HOW TO COMPLETE THIS TASK |
Return verbatim all lines from the first one in the records to the line with "left shoulder: (474, 540)", both ends kept.
[Opening MATERIALS PROVIDED section]
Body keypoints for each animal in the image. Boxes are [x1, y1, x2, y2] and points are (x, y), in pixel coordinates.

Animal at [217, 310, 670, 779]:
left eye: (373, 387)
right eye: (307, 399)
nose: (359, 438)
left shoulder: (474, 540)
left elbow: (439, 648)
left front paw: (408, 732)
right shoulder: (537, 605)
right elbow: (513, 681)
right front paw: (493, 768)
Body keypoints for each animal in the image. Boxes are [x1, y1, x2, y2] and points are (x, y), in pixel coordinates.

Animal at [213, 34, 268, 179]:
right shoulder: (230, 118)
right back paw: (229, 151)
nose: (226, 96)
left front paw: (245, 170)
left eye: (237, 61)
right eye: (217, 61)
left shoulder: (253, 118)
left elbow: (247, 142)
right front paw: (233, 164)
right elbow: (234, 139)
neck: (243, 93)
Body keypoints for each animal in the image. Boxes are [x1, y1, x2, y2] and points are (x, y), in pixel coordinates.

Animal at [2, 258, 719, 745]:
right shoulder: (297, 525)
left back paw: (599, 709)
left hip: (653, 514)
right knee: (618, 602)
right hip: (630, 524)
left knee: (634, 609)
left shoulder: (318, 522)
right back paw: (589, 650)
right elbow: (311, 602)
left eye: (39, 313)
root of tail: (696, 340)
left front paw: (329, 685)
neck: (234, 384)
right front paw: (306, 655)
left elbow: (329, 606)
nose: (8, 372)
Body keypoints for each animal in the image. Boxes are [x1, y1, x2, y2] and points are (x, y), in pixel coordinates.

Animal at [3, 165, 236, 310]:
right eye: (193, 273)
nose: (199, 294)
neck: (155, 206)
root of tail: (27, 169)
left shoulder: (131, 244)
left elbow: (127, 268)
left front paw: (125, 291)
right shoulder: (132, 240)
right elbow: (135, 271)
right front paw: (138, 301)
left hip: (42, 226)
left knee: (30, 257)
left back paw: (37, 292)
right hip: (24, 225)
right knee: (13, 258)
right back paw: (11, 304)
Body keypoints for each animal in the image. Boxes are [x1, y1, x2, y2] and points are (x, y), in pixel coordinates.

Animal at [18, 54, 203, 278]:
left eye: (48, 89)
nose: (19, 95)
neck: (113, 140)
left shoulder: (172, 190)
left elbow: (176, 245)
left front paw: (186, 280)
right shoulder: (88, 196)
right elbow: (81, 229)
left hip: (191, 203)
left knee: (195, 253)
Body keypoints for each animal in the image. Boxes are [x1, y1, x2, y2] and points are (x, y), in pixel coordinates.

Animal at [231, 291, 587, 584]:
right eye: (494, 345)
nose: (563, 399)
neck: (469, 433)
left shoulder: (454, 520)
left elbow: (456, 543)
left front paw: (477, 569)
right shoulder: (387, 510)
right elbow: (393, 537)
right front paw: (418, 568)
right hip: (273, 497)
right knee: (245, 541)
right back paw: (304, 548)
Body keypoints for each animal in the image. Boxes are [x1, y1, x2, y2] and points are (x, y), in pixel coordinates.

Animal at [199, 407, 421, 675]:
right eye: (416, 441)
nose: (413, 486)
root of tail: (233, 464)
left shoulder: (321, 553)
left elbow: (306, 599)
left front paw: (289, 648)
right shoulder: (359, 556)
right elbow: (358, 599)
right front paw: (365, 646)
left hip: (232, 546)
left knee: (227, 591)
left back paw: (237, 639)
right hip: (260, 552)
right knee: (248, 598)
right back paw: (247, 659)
[Closing MATERIALS PROVIDED section]
ANSWER BOX |
Body keypoints for each animal in the image. Boxes are [x1, y1, x2, y2] and points are (x, y), in pixel coordinates.

Animal at [217, 310, 670, 779]:
left eye: (373, 387)
right eye: (307, 399)
nose: (359, 438)
left shoulder: (474, 540)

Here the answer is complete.